6.3 Diagnostics for missing values and smoothing

The package stlplus handles missing values, contrary to stl. Likewise, there are utilities in zoo to perform linear interpolation or use smoothing estimates from a seasonal Kalman filter (which we will cover at the end of the course). These are available respectively under the name zoo::na.approx and zoo::na.StrucTS (see also the help file). More sophisticated methods can be found in the package imputeTS. The latter provides more tools for plotting data with missing values (plotNA.distribution) and obtaining summary statistics out of the box (statsNA).

library(imputeTS)
plotNA.distribution(tsAirgap)

plotNA.imputations(x.withNA = tsAirgap, x.withImputations = na.seadec(tsAirgap, 
    "kalman"), x.withTruth = tsAirgapComplete)

# Install package if not already present, otherwise load it
if (suppressWarnings(!require(stlplus))) {
    install.packages("stlplus")
    library(stlplus)
}

plot(stl_Airgap <- stlplus(tsAirgap, s.window = "periodic"))

# Increasing variance with number of air passengers - would need to
# transform the series to stabilize the variance

The following illustrates the use of local fit to interpolate the missing values, but one could equally well fit using a local linear model with loess and use the fitted values by predicting at unobserved time points. In general, these predictions are wrong because they do not include any time dependence structure. Another useful feature from the package zoo is na.trim to removing trailing NAs at the beginning and the end of a series.

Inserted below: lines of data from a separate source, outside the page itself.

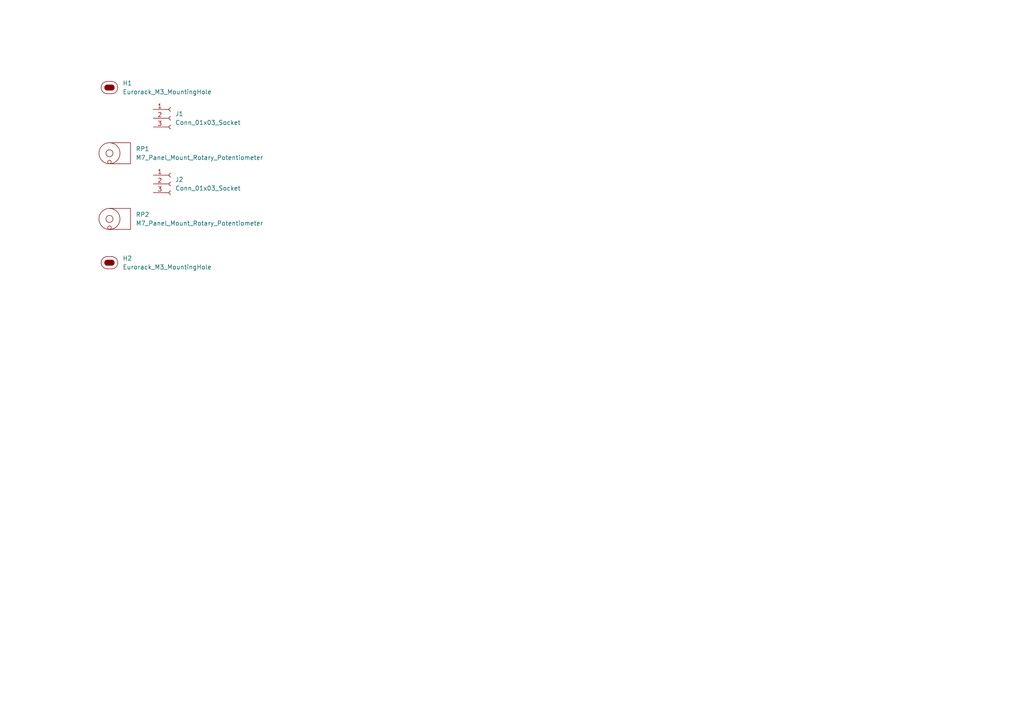
<source format=kicad_sch>
(kicad_sch
	(version 20231120)
	(generator "eeschema")
	(generator_version "8.0")
	(uuid "69e83854-497a-44f1-b853-2fe528e29e67")
	(paper "A4")
	
	(symbol
		(lib_id "EXC:Eurorack_M3_MountingHole")
		(at 31.75 76.2 0)
		(unit 1)
		(exclude_from_sim yes)
		(in_bom no)
		(on_board yes)
		(dnp no)
		(fields_autoplaced yes)
		(uuid "213c3db0-437a-4bce-85f3-c47f01deb3a2")
		(property "Reference" "H2"
			(at 35.56 74.9299 0)
			(effects
				(font
					(size 1.27 1.27)
				)
				(justify left)
			)
		)
		(property "Value" "Eurorack_M3_MountingHole"
			(at 35.56 77.4699 0)
			(effects
				(font
					(size 1.27 1.27)
				)
				(justify left)
			)
		)
		(property "Footprint" "EXC:MountingHole_3.2mm_M3"
			(at 31.75 81.788 0)
			(effects
				(font
					(size 1.27 1.27)
				)
				(hide yes)
			)
		)
		(property "Datasheet" "~"
			(at 31.75 76.2 0)
			(effects
				(font
					(size 1.27 1.27)
				)
				(hide yes)
			)
		)
		(property "Description" "Mounting Hole without connection"
			(at 31.75 79.502 0)
			(effects
				(font
					(size 1.27 1.27)
				)
				(hide yes)
			)
		)
		(instances
			(project "RotaryPotentiometer_2U6HP2x"
				(path "/69e83854-497a-44f1-b853-2fe528e29e67"
					(reference "H2")
					(unit 1)
				)
			)
		)
	)
	(symbol
		(lib_id "EXC:Rotary_Potentiometer_M7_Panel_Mount")
		(at 31.75 44.45 0)
		(unit 1)
		(exclude_from_sim no)
		(in_bom yes)
		(on_board yes)
		(dnp no)
		(fields_autoplaced yes)
		(uuid "4e74e198-a526-4570-992f-f2869319698b")
		(property "Reference" "RP1"
			(at 39.37 43.1799 0)
			(effects
				(font
					(size 1.27 1.27)
				)
				(justify left)
			)
		)
		(property "Value" "M7_Panel_Mount_Rotary_Potentiometer"
			(at 39.37 45.7199 0)
			(effects
				(font
					(size 1.27 1.27)
				)
				(justify left)
			)
		)
		(property "Footprint" "EXC:Rotary_Potentiometer_M7_Panel_Mount"
			(at 31.75 52.324 0)
			(effects
				(font
					(size 0.508 0.508)
				)
				(hide yes)
			)
		)
		(property "Datasheet" "https://cdn-shop.adafruit.com/product-files/562/p160.pdf"
			(at 20.574 54.102 0)
			(effects
				(font
					(size 0.508 0.508)
				)
				(justify left top)
				(hide yes)
			)
		)
		(property "Description" "An M7 panel-mounted linear potentiometer"
			(at 13.462 50.038 0)
			(effects
				(font
					(size 1.27 1.27)
				)
				(justify left top)
				(hide yes)
			)
		)
		(property "Source" "https://www.adafruit.com/product/562"
			(at 20.574 53.086 0)
			(effects
				(font
					(size 0.508 0.508)
				)
				(justify left top)
				(hide yes)
			)
		)
		(instances
			(project ""
				(path "/69e83854-497a-44f1-b853-2fe528e29e67"
					(reference "RP1")
					(unit 1)
				)
			)
		)
	)
	(symbol
		(lib_id "EXC:Eurorack_M3_MountingHole")
		(at 31.75 25.4 0)
		(unit 1)
		(exclude_from_sim yes)
		(in_bom no)
		(on_board yes)
		(dnp no)
		(fields_autoplaced yes)
		(uuid "97f365f2-a3e2-4815-aa24-641c527e4291")
		(property "Reference" "H1"
			(at 35.56 24.1299 0)
			(effects
				(font
					(size 1.27 1.27)
				)
				(justify left)
			)
		)
		(property "Value" "Eurorack_M3_MountingHole"
			(at 35.56 26.6699 0)
			(effects
				(font
					(size 1.27 1.27)
				)
				(justify left)
			)
		)
		(property "Footprint" "EXC:MountingHole_3.2mm_M3"
			(at 31.75 30.988 0)
			(effects
				(font
					(size 1.27 1.27)
				)
				(hide yes)
			)
		)
		(property "Datasheet" "~"
			(at 31.75 25.4 0)
			(effects
				(font
					(size 1.27 1.27)
				)
				(hide yes)
			)
		)
		(property "Description" "Mounting Hole without connection"
			(at 31.75 28.702 0)
			(effects
				(font
					(size 1.27 1.27)
				)
				(hide yes)
			)
		)
		(instances
			(project ""
				(path "/69e83854-497a-44f1-b853-2fe528e29e67"
					(reference "H1")
					(unit 1)
				)
			)
		)
	)
	(symbol
		(lib_id "EXC:Rotary_Potentiometer_M7_Panel_Mount")
		(at 31.75 63.5 0)
		(unit 1)
		(exclude_from_sim no)
		(in_bom yes)
		(on_board yes)
		(dnp no)
		(fields_autoplaced yes)
		(uuid "ab95c7d0-9815-4add-b154-56eb6aef3f67")
		(property "Reference" "RP2"
			(at 39.37 62.2299 0)
			(effects
				(font
					(size 1.27 1.27)
				)
				(justify left)
			)
		)
		(property "Value" "M7_Panel_Mount_Rotary_Potentiometer"
			(at 39.37 64.7699 0)
			(effects
				(font
					(size 1.27 1.27)
				)
				(justify left)
			)
		)
		(property "Footprint" "EXC:Rotary_Potentiometer_M7_Panel_Mount"
			(at 31.75 71.374 0)
			(effects
				(font
					(size 0.508 0.508)
				)
				(hide yes)
			)
		)
		(property "Datasheet" "https://cdn-shop.adafruit.com/product-files/562/p160.pdf"
			(at 20.574 73.152 0)
			(effects
				(font
					(size 0.508 0.508)
				)
				(justify left top)
				(hide yes)
			)
		)
		(property "Description" "An M7 panel-mounted linear potentiometer"
			(at 13.462 69.088 0)
			(effects
				(font
					(size 1.27 1.27)
				)
				(justify left top)
				(hide yes)
			)
		)
		(property "Source" "https://www.adafruit.com/product/562"
			(at 20.574 72.136 0)
			(effects
				(font
					(size 0.508 0.508)
				)
				(justify left top)
				(hide yes)
			)
		)
		(instances
			(project "RotaryPotentiometer_2U6HP2x"
				(path "/69e83854-497a-44f1-b853-2fe528e29e67"
					(reference "RP2")
					(unit 1)
				)
			)
		)
	)
	(symbol
		(lib_id "Connector:Conn_01x03_Socket")
		(at 49.53 53.34 0)
		(unit 1)
		(exclude_from_sim no)
		(in_bom yes)
		(on_board yes)
		(dnp no)
		(fields_autoplaced yes)
		(uuid "bcbcd4ae-6c3f-48e5-ac6d-a45b44e0a5b4")
		(property "Reference" "J2"
			(at 50.8 52.0699 0)
			(effects
				(font
					(size 1.27 1.27)
				)
				(justify left)
			)
		)
		(property "Value" "Conn_01x03_Socket"
			(at 50.8 54.6099 0)
			(effects
				(font
					(size 1.27 1.27)
				)
				(justify left)
			)
		)
		(property "Footprint" "Connector_PinSocket_2.54mm:PinSocket_1x03_P2.54mm_Vertical"
			(at 49.53 53.34 0)
			(effects
				(font
					(size 1.27 1.27)
				)
				(hide yes)
			)
		)
		(property "Datasheet" "~"
			(at 49.53 53.34 0)
			(effects
				(font
					(size 1.27 1.27)
				)
				(hide yes)
			)
		)
		(property "Description" "Generic connector, single row, 01x03, script generated"
			(at 49.53 53.34 0)
			(effects
				(font
					(size 1.27 1.27)
				)
				(hide yes)
			)
		)
		(pin "3"
			(uuid "1e8a0c95-8992-4da1-a02f-1eea5130f58a")
		)
		(pin "2"
			(uuid "d2f0f8d5-7b8f-4b62-9035-19c63351f46d")
		)
		(pin "1"
			(uuid "078b9ad6-267c-4d7a-9437-032938c528ae")
		)
		(instances
			(project "RotaryPotentiometer_2U6HP2x"
				(path "/69e83854-497a-44f1-b853-2fe528e29e67"
					(reference "J2")
					(unit 1)
				)
			)
		)
	)
	(symbol
		(lib_id "Connector:Conn_01x03_Socket")
		(at 49.53 34.29 0)
		(unit 1)
		(exclude_from_sim no)
		(in_bom yes)
		(on_board yes)
		(dnp no)
		(fields_autoplaced yes)
		(uuid "fdeca29b-cb3a-45fc-9d6b-3ee9e68196a5")
		(property "Reference" "J1"
			(at 50.8 33.0199 0)
			(effects
				(font
					(size 1.27 1.27)
				)
				(justify left)
			)
		)
		(property "Value" "Conn_01x03_Socket"
			(at 50.8 35.5599 0)
			(effects
				(font
					(size 1.27 1.27)
				)
				(justify left)
			)
		)
		(property "Footprint" "Connector_PinSocket_2.54mm:PinSocket_1x03_P2.54mm_Vertical"
			(at 49.53 34.29 0)
			(effects
				(font
					(size 1.27 1.27)
				)
				(hide yes)
			)
		)
		(property "Datasheet" "~"
			(at 49.53 34.29 0)
			(effects
				(font
					(size 1.27 1.27)
				)
				(hide yes)
			)
		)
		(property "Description" "Generic connector, single row, 01x03, script generated"
			(at 49.53 34.29 0)
			(effects
				(font
					(size 1.27 1.27)
				)
				(hide yes)
			)
		)
		(pin "3"
			(uuid "4233c141-2b80-404a-92e7-6f9617226ac8")
		)
		(pin "2"
			(uuid "d08ea37b-dcb4-46f4-ac54-98f4e1f9513e")
		)
		(pin "1"
			(uuid "02a7f136-4701-4438-8a55-cc5df6e8954d")
		)
		(instances
			(project ""
				(path "/69e83854-497a-44f1-b853-2fe528e29e67"
					(reference "J1")
					(unit 1)
				)
			)
		)
	)
	(sheet_instances
		(path "/"
			(page "1")
		)
	)
)

</source>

6.3.1 Exercise 2: Tyne river flow

  1. Import the following dataset and look at the summary
tyne <- read.csv(file = "http://sma.epfl.ch/~lbelzile/math342/23001-Tyne_at_Bywell.csv", 
    header = FALSE, sep = ",", skip = 16, col.names = c("time", "height", "flag"), 
    as.is = TRUE, na.strings = "NA")[, 1:2]
  1. The dataset contains missing values. Transform tyne into an object of class ts. Plot the series with plotNA.distribution. Comment on the implications of imputing those values and on the values of the (partial) correlogram.
  2. Try using zoo::na.locf. What does the function do?
  3. Perform an stl decomposition with stlplus and comment on the output.